Tout cela est vrai et l'on ne peut oublier que les évangiles ont été écrits dans le climat de la séparation des premières communautés chrétiennes avec les synagogues juives. Mais cela n'explique pas pourquoi Jésus a été déféré à la justice romaine. La cohorte qui a arrêté Jésus était faite de soldats romains, mais elle était conduite par Judas et des serviteurs des Grands-Prêtres. Des traditions juives anciennes reconnaissent que les chefs du peuple ont pris une part réelle dans les accusations portées contre Jésus. Il semble bien qu'il y eût un accord préalable entre les deux autorités pour en finir avec Jésus. Toute la communauté juive ne lui était certainement pas opposée, en particulier le parti des Pharisiens, qui n'a pris aucune part à l'affaire. Une accusation globale des Juifs de l'époque est donc injuste. Par contre, le parti des Sadducéens, très présent parmi les Grands-Prêtres et au Sanhédrin - autorités d'ailleurs devenues à l'époque plus politiques que religieuses -, ont poussé à la mort de Jésus. Cela n'innocente en rien Pilate et les Romains qui auraient dû exercer une vraie justice. Dans l'état actuel de la recherche, il est difficile d'aller au-delà d'une responsabilité partagée et d'une certaine forme de collusion dans la méfiance réciproque. Symboliquement parlant, il est signifiant que ce soient les païens et les Juifs, représentant les deux dimensions religieuses de l'humanité de l'époque, qui aient participé à la mort de Jésus. Selon la même symbolique, on peut voir dans le sommeil et la fuite des disciples le rôle des chrétiens, qui n'ont rien fait pour porter secours à leur maître.

Le site du Calvaire

Les découvertes (1960-1980) de l'archéologie (B. Bagatti) confirment les données de la crucifixion. On peut remonter dans l'histoire du site actuel de la Basilique du Saint-Sépulcre jusqu'au VIIe siècle avant J.-C. C'était primitivement une colline dont on avait fait à l'époque des anciens rois de Juda une carrière de pierre.

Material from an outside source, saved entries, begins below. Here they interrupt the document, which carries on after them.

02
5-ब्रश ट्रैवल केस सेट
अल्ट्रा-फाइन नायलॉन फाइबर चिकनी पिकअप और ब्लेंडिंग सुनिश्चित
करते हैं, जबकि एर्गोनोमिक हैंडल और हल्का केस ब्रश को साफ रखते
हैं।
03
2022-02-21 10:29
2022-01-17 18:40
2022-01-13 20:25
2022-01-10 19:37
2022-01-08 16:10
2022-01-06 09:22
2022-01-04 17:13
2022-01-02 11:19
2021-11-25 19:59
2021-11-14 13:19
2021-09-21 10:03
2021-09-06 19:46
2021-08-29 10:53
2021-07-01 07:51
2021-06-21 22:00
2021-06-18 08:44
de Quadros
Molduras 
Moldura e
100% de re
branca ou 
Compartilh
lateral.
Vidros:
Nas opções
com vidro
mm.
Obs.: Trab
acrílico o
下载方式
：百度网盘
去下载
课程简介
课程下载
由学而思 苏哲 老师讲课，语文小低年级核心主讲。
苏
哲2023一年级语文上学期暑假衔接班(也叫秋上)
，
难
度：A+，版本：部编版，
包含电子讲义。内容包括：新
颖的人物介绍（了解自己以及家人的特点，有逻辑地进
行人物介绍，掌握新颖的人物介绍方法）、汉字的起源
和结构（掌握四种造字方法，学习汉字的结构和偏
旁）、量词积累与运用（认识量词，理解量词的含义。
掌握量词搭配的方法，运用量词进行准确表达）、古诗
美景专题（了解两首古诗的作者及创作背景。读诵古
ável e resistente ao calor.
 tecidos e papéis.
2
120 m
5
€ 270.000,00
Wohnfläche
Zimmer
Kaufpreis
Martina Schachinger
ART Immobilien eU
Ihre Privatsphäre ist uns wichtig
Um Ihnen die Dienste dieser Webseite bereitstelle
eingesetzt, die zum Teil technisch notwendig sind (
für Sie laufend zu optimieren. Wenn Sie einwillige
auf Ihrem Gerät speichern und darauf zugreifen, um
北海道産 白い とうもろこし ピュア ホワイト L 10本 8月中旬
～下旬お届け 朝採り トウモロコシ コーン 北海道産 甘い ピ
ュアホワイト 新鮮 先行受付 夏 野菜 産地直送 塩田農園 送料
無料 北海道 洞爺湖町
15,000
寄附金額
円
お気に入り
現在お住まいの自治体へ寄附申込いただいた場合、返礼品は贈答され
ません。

Mais un bloc de pierre à la configuration torturée (onze mètres de haut et quelques mètres de côté), et sans doute inexploitable pour la construction, avait été laissé de côté. Une fois la carrière abandonnée, des tombeaux avaient été creusés dans les parois verticales de la carrière laissée par l'exploitation. Le mur d'enceinte construit sous Hérode était venu s'élever non loin de la butte de pierre, elle-même en partie remblayée. Cette butte, restée en dehors de la ville (à la différence d'aujourd'hui) était devenue le lieu des exécutions publiques. Le nom de "Golgotha" ou "lieu du crâne" peut venir de l'aspect inégal, torturé et creusé d'orbites, de ce monticule de pierre blanche. Une cinquantaine de mètres sépare la butte de la tombe creusée dans le roc où sera déposé Jésus.